Раскачивая свое могучее тело над пропастью, Фафхрд закончил стишок:

— Но вкуснейшее яство — он сам.

— Тише, Фафхрд! — наклонясь и к чему-то прислушиваясь, прошипел Мышелов. — Кажется, я слышал звук удара.

Фафхрд рассеянно присел на краю обрыва.

— Не мог ты ничего слышать, даже если высота здесь вдвое меньше, чем когда мы в последний раз заглядывали в эту пропасть, — заверил он приятеля.

— Но кто это был? — нахмурившись, спросил Мышелов. — Он похож на уроженца Клеша.

— Ага, особенно если учесть, что до клешских джунглей отсюда как до луны, — ухмыльнувшись, напомнил Фафхрд. — Какой-нибудь обмороженный до черноты полоумный отшельник, наверное. Говорят, в этих горушках встречаются всякие странные типы.

Запрокинув голову, Мышелов принялся изучать головокружительную вершину в милю высотой и заметил нишу над тропой.

— Интересно, есть там еще кто-нибудь? — с тревогой спросил он.

— Тронутые обычно ходят в одиночку, — вставая, успокоил его Фафхрд. — Пошли, ворчунишка, раз тебе нужен горячий завтрак, нам пора идти. Если древние предания не врут, мы к восходу достигнем Стылых Пустошей, а там по крайней мере есть хоть какие-то деревья.

В этот миг в нише, откуда спрыгнул их противник, вспыхнуло зарево. Оно пульсировало, становясь то фиолетовым, то зеленым, то желтым, то красным.

— А это еще что? — задумчиво проговорил Фафхрд, в котором наконец пробудился интерес к происходящему. — О том, что в гряде Бренных Останков бывают огненные сполохи, древние предания умалчивают. Если б мне хотелось тебя подзадорить, я предложил бы тебе подняться на этот холмик и самому…

— Ну уж нет, — перебил Мышелов, таща гиганта за рукав и проклиная себя за то, что начал задавать вопросы. — Я хочу, чтобы мой завтрак был приготовлен на нормальном огне. И я буду далеко отсюда, прежде чем это зарево увидят еще чьи-нибудь глаза.

— Да никто его не увидит, — с улыбкой ответил Фафхрд, покорно идя вслед за другом по тропе. — Вот уж любитель тайн на мою голову. Смотри, сияние уже почти погасло.

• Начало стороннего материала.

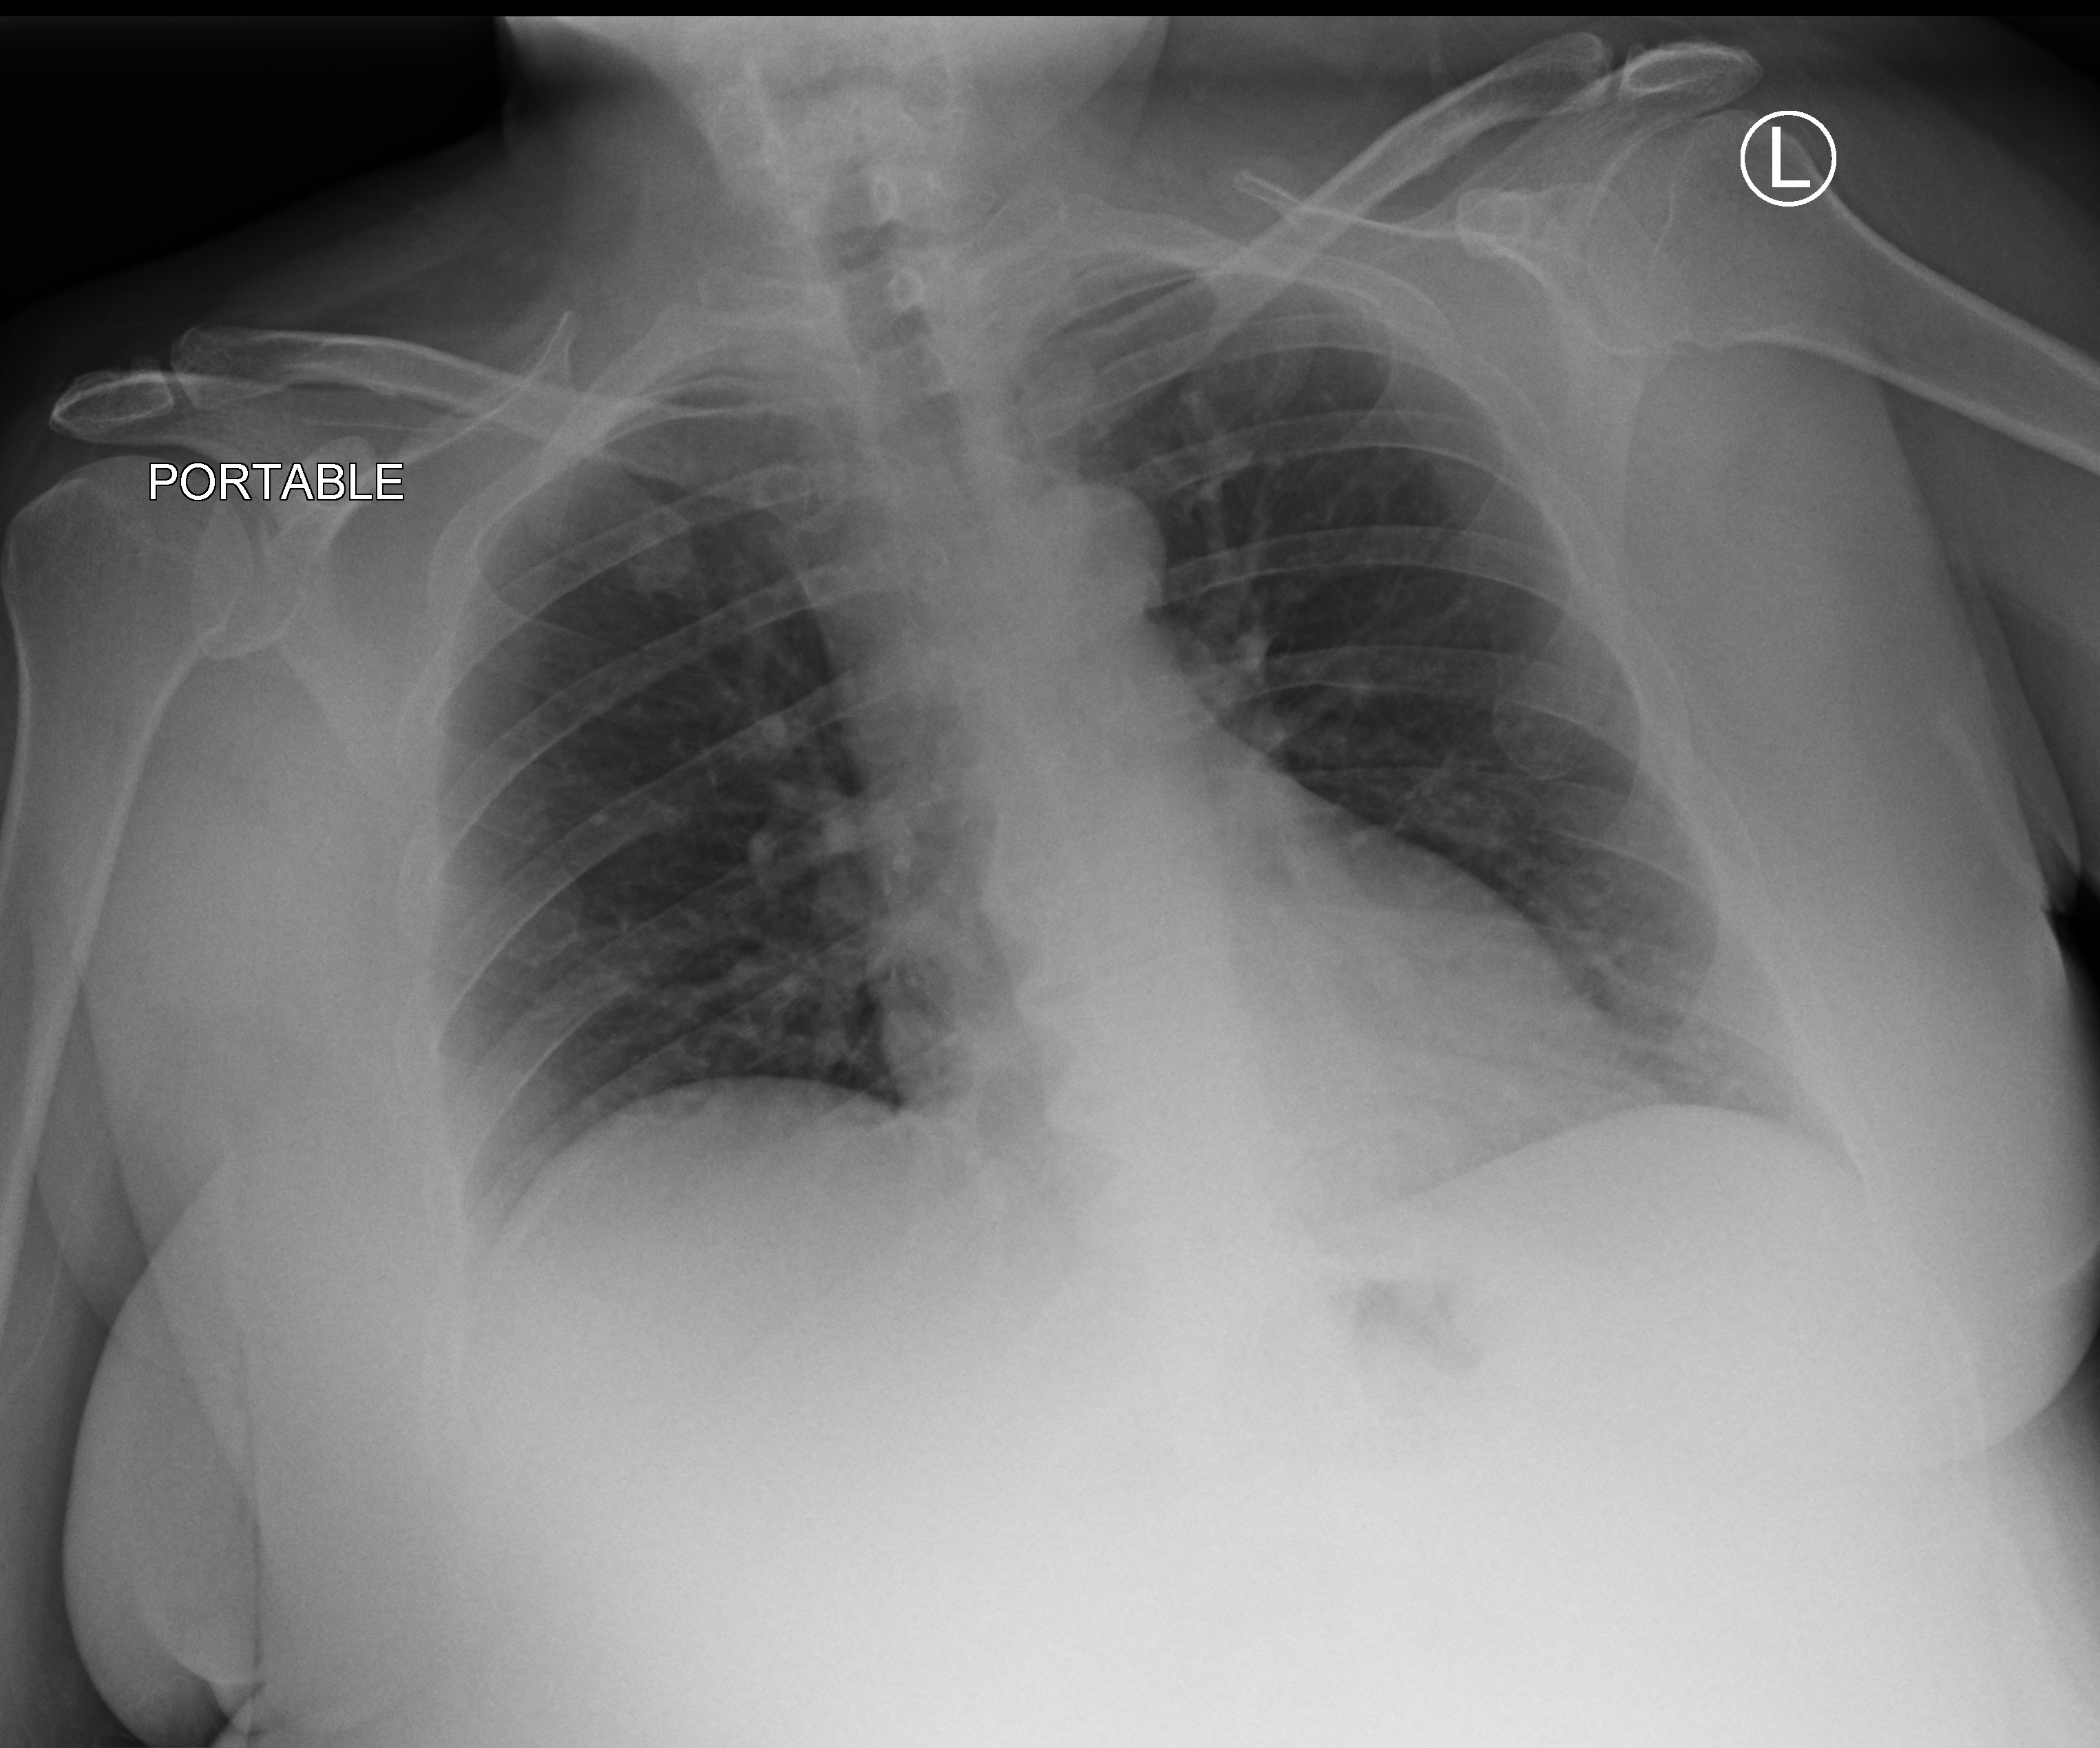
Portable chest radiograph, anteroposterior (AP) projection. Patient hospitalised with COVID-19; female, aged 18–59 years.
Hospital-stay facts (about this admission, not read from this image; timing relative to this image not recorded):
- mechanically ventilated during this hospital stay: no
- length of hospital stay: 2 days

Но разноцветные сполохи увидел по крайней мере еще один глаз — размером с осьминожий и яркий, как Сириус.

— Гляди-ка, Фафхрд! — несколько часов спустя, уже утром, весело закричал Серый Мышелов. — Это знамение, чтобы отогреть наши замерзшие сердца! Зеленый холм подмигивает окоченевшим путникам, он строит нам глазки, словно умащенная зелеными притираниями смуглая клешская куртизанка!

— Должно быть, он и не менее пылок, чем клешская куртизанка, — в свою очередь обходя громадный валун, добавил могучий Северянин. — Видишь, он растопил весь снег.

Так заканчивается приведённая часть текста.